Character Profiles
Alyoshka
Alyoshka is a fellow prisoner in Gang 104 who is also a devout Baptist, constantly reading and citing scripture. While at the beginning Shukhov looks down upon the religious man’s blind faith and naivete, he later comes to respect Alyoshka’s trust in God and good bearing towards all.
Buynovsky
Buynovsky, also referred to as “the Captain” and S-311, is a well-educated man whose nickname comes from his previous work as a captain of a ship. He and Caesar are deep in intellectual conversation when he is hauled off to a freezing cell for 10 days. His educated background is of no benefit to surviving camp life.
> Caesar
Caesar, though also a prisoner in Gang 104, is a well-educated man who receives regular packages, making him the envy of all the camp. He enjoys the pleasures of buttered bread and pipes and represents privilege and luxury, the antithesis of both communism and prison. His bunk is immediately below Shukhov’s and he is generous in sharing his spoils, while also benefiting from Shukhov’s advice and clever plotting in hiding such goods from the prison officials as well as fellow prisoners.
Eino
Eino is one of two Estonians constantly chatting with each other in their own language, who loans Shukhov tobacco for a cigarette the day before he buys some himself. The Estonians’ close friendship and intimate communication resist the prison norms of isolation and misery, and represent the importance of community and friendship.
Fetyukov
Fetyukov is a fellow prisoner on the opposite end of the spectrum from Caesar, whose desperation leads him to begging for scraps and licking bowls. He is always scrounging and is despised by Shukhov for his pathetic bearing and constant visibility. Shukhov feels sorry for him when he is beaten up by the prison guards, as he knows it is unlikely such a man can survive the harsh conditions of prison life.
Gopchik
Gopchik is a sixteen-year-old fellow member of Gang 104 who is always ready and eager to help.
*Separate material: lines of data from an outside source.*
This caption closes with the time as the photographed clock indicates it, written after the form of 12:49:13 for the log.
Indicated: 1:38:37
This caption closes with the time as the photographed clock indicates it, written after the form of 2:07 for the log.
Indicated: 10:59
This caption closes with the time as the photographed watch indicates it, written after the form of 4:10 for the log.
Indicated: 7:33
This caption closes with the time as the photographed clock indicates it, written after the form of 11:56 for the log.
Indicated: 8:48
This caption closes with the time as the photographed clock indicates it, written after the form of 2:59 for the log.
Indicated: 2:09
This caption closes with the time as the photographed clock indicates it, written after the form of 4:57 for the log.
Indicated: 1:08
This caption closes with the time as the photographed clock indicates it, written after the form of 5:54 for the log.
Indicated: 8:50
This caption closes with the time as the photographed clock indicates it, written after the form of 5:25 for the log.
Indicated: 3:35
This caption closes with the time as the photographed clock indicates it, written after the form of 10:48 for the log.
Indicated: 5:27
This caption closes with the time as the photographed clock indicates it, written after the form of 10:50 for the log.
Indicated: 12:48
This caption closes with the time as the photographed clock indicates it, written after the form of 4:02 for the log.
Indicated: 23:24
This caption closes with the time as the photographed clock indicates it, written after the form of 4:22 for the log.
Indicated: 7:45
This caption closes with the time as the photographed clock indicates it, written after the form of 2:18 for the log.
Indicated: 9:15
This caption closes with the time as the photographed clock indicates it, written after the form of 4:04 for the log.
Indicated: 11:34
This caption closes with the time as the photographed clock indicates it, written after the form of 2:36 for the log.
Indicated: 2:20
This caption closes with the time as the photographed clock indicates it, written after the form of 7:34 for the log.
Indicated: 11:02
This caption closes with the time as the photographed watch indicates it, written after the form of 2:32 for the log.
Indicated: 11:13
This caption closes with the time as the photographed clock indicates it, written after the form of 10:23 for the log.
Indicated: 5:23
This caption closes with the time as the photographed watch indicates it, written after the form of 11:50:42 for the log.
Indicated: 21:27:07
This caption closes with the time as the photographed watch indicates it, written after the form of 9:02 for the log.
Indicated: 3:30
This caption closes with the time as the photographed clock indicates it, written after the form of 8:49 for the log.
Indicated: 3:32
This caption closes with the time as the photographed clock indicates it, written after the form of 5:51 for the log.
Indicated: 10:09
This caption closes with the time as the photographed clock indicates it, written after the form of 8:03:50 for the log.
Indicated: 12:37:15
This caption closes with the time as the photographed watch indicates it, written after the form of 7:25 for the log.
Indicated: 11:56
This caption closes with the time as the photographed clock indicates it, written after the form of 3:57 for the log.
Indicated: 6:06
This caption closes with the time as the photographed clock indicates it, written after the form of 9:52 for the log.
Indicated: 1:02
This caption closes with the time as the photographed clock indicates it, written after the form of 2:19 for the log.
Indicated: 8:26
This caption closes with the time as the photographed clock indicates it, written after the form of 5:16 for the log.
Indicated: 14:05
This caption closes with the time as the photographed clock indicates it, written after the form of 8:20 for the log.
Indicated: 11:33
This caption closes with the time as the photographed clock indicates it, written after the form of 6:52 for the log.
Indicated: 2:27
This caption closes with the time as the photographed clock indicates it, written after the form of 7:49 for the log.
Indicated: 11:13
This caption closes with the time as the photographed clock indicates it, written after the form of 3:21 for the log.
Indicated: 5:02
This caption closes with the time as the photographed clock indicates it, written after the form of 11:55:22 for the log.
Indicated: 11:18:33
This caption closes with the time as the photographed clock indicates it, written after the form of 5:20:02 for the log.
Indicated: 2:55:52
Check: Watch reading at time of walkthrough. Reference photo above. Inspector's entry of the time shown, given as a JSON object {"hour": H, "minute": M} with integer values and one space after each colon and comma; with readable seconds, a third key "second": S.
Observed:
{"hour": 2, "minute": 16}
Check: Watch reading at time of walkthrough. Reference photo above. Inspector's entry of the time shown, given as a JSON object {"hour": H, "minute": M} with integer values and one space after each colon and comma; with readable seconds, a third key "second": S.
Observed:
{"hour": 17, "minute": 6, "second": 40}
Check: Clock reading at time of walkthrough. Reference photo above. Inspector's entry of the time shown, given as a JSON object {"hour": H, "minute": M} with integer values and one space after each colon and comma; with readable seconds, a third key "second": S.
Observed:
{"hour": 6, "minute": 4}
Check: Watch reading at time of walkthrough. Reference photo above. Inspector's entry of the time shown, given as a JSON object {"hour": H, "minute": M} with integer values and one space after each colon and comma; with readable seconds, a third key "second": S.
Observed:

His youth and enthusiasm make him a sympathetic character, one deserving of protection rather than persecution by the regime that imprisoned him for providing milk to rebel factions in the woods near his home.
Kilgas
Kilgas is a Latvian prisoner and talented bricklayer who works side by side with Shukhov at the Power Station. Shukhov admires his strong work ethic and sense of humor.
Kolya
Kolya is a university-educated poet serving as the camp’s medic despite his lack of training. Although he is likable and sympathetic to Shukhov’s fever, Shukhov resents his inability to relate to the problems of prison life, saying basically that men in the cold shouldn’t seek sympathy from those who are warm.
Pavlo
Pavlo is the deputy foreman of Gang 104, a strict but respected man whose careful thinking and plotting benefits the men in his gang, who in turn are devoted to him.
Ivan Denisovich Shukhov
Ivan Denisovich Shukhov is a forty-year-old prisoner in a labor camp in Siberia and the protagonist of the novel. A carpenter by training, he is a hard worker and likable representative of “every man,” who in eight years of confinement has not lost his spirit. Although he is not a religious man, he does believe in God, and despite the harsh realities of prison life, maintains a positive attitude and rejoices in small pleasures.
Snubnose
Snubnose is the warden who comes for Captain Buynovsky and gives Tyurin a hard time about reports Caesar and the Captain are supposed to have written about their extra clothing.
Tyurin
Tyurin is the foreman of Gang 104 and although he represents authority, he is a sympathetic figure, well-respected by Shukhov and the other common prisoners. His role as officer is somewhat isolating, and he primarily socializes with Caesar. He is in prison because his father was a kulak, or member of the rich rather than peasant class, which Soviet leader Stalin sought to exterminate.